Eni Aluko çılgın yolculuktan sonra emekli oluyor

2020-01-15 04:13:12

İngiltere Milli Takımı'nın eski forveti Eni Aluko, futbolu bıraktığını açıkladı.

30.jpgJuventus formasıyla 102 maça çıkan 32 yaşındaki oyuncu, yaklaşık 18 ay sonra Aralık ayında Serie A şampiyonundan ayrılmış ve Kadınlar Süper Ligi'ne geri dönmesiyle adı anılmıştı.


Twitter'da bir tweet attı ve ardından The Players' Tribune'de mektubun tam metnine şu bağlantıyı verdi: "Sevgili futbol dostlarım, kramponlarımı asıp profesyonel futbolcu olarak emekli olma zamanı geldi.


"Futbolun bana verdiği ve öğrettiği her şey için teşekkür ederim. Bana yaşattığı dolu dolu anlar ve çılgınca beklenmedik yolculuk için teşekkür ederim."


Aluko, İngiltere'de Birmingham, Charlton ve Chelsea takımlarında forma giydi ve ayrıca Kuzey Amerika'da kısa bir süre forma giydi ve 2012 Londra Olimpiyatları'nda İngiliz takımının bir üyesiydi.


"Sevgili Futbol" başlıklı mektupta şöyle yazıyordu: "Tanıştığımızda... Ben Birmingham'daki bir belediye dairesinde yaşayan bir çocuktum. Beni böylesine çılgın, inanılmaz bir yolculuğa çıkaracağını asla hayal edemezdim.


"Bana Amerika'da oynama hayalini, İngiltere'yi temsil etme gururunu, Chelsea ile şampiyonluk kazanma heyecanını ve Juventus için İtalya'da oynama macerasını verdin.

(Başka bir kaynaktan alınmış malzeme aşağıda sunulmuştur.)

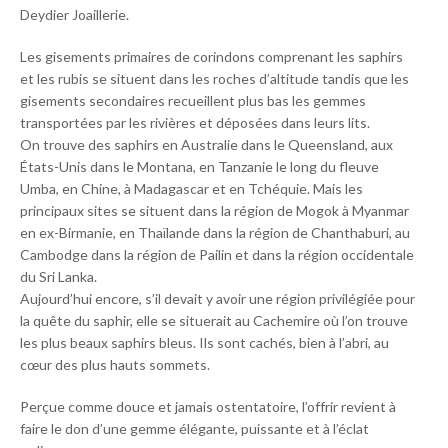
Deydier Joaillerie.
Les gisements primaires de corindons comprenant les saphirs
et les rubis se situent dans les roches d’altitude tandis que les
gisements secondaires recueillent plus bas les gemmes
transportées par les rivières et déposées dans leurs lits.
On trouve des saphirs en Australie dans le Queensland, aux
États-Unis dans le Montana, en Tanzanie le long du fleuve
Umba, en Chine, à Madagascar et en Tchéquie. Mais les
principaux sites se situent dans la région de Mogok à Myanmar
en ex-Birmanie, en Thaïlande dans la région de Chanthaburi, au
Cambodge dans la région de Pailin et dans la région occidentale
du Sri Lanka.
Aujourd’hui encore, s’il devait y avoir une région privilégiée pour
la quête du saphir, elle se situerait au Cachemire où l’on trouve
les plus beaux saphirs bleus. Ils sont cachés, bien à l’abri, au
cœur des plus hauts sommets.
Perçue comme douce et jamais ostentatoire, l’offrir revient à
faire le don d’une gemme élégante, puissante et à l’éclat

"Ne zaman zorluklarla karşılaşsam, onları aşmama yardım ettin. Ne zaman yüksek beklentilerim olsa, onları aştın."


Aynı zamanda avukat olan forvet, İngiltere formasıyla 33 gol atarken, son milli maçına Nisan 2016'da çıkmıştı.


Daha sonra eski patronu Mark Sampson hakkında uygunsuz davranış iddialarında bulundu ve bu da onun davranışlarının ve Futbol Federasyonu'nun şikayeti ele alış biçiminin gözden geçirilmesine yol açtı.

image.png

Olay, Ekim 2017'de yapılan üçüncü bir soruşturmanın, Sampson'ın Aluko ve takım arkadaşı Drew Spence'e karşı "kötü niyetli bir mizah girişimi" olarak tanımlanan ırkçı ifadeler kullandığını ortaya çıkarmasıyla sona erdi.


Juventus'la iki yıllık sözleşmesinin 18. ayında, geçen kasım ayında ayrılığını duyurmuş ve ayrılık kararını açıkladıktan sonra İtalya'da yaşadığı zorlukları ayrıntılarıyla anlatmıştı.


O dönem The Guardian'daki köşesinde şöyle yazmıştı: "Torino, farklı tipteki insanlara genel olarak açık olması açısından bazen onlarca yıl geride kalmış gibi hissediliyor.


"Mağazalara girip sanki dükkan sahibi benden onları soymamı istiyormuş gibi hissetmekten bıktım. Torino havaalanına vardığınızda polis köpeklerinin size Pablo Escobar gibi davranması için çok fazla zamanınız var."